MARKET BLOG: Global markets fall, with SSE and Centrica among the few London blue chips making gains.

 
Energy companies among few winners on a falling FTSE 100
  • Global markets lower; FTSE drops below 5,800 level
  • Energy companies among few stocks making gains
  • Greek prime minister calls for more time to meet austerity targets
  • Stagecoach profitability 'good' as boss steps back
  • BHP Billiton cuts expansion plans as profits slump

15.30: Just a handful of London-listed blue chip shares are finding investor favour this afternoon, with Scottish & Southern Energy (SSE.L) leading a falling FTSE 100 after the energy company announced it is to increase its gas and electricity bills.

Though shareholders may be eyeing greater returns, pushing shares up 1.4% to £13.57, the rise – and any subsequent hikes from other Big Six energy companies – will spark concerns that consumer finances will be squeezed even further, hitting UK inflation rates.
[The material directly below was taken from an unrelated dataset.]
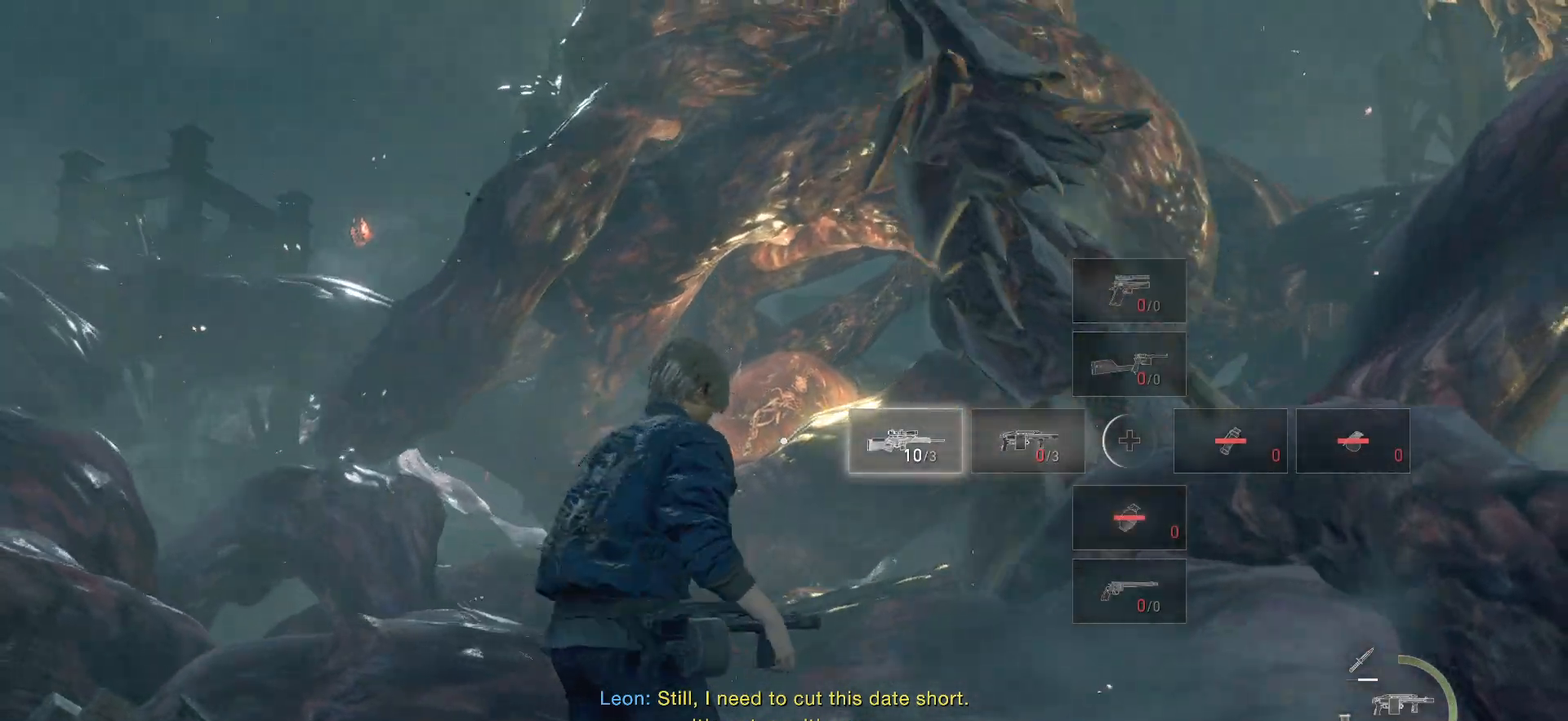
{"buttons": ["L2"], "left_stick": "center", "right_stick": "center", "events": []}
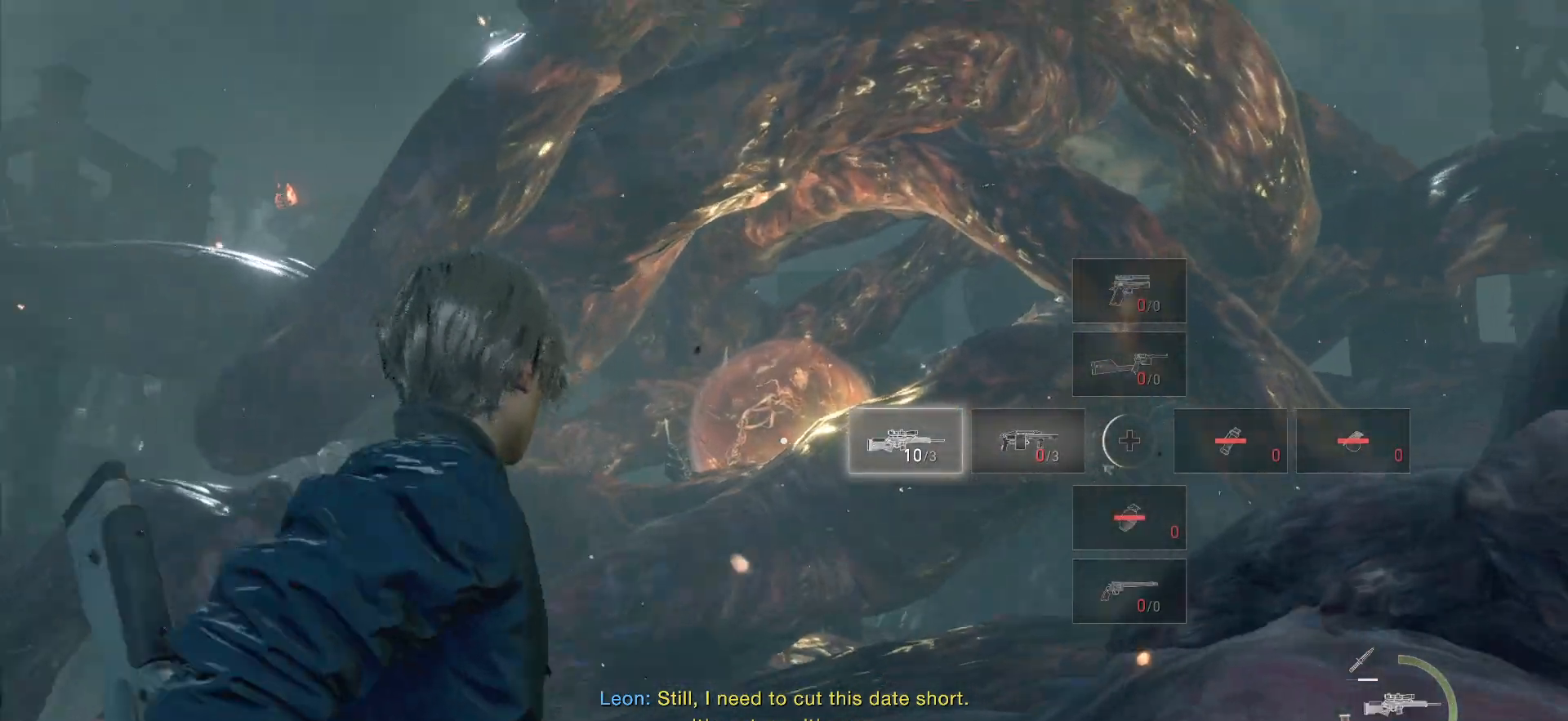
{"buttons": ["L2", "R2"], "left_stick": "center", "right_stick": "center", "events": [[17, "right_stick", "up"], [283, "R2", "down"], [283, "right_stick", "center"], [400, "R2", "up"], [483, "R2", "down"]]}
Centrica (CNA.L), the owner of British Gas, is following in SSE’s wake, up 0.4% at 327p.

The wider FTSE 100 is down 1.1%, with most shares being sold off (see post below). Major European markets are all showing losses, and Wall Street has opened slightly lower, having hit a four-year intra-day high yesterday. The Dow and S&P 500 are both off nearly 0.2%.

Investors have little economic news to focus on, though data on US existing home sales in July showed an improvement, at 4.47 million, from 4.37 million in the previous month. The figure was, however, not as good as expected by the market, raising fresh questions about the strength of the US property market recovery.

‘While sales are moving in the right direction, it will take a long time for the housing market to return to full health. Temporary setbacks in sales are a distinct possibility, but the trend should remain positive’, said Teunis Brosens of ING Bank. 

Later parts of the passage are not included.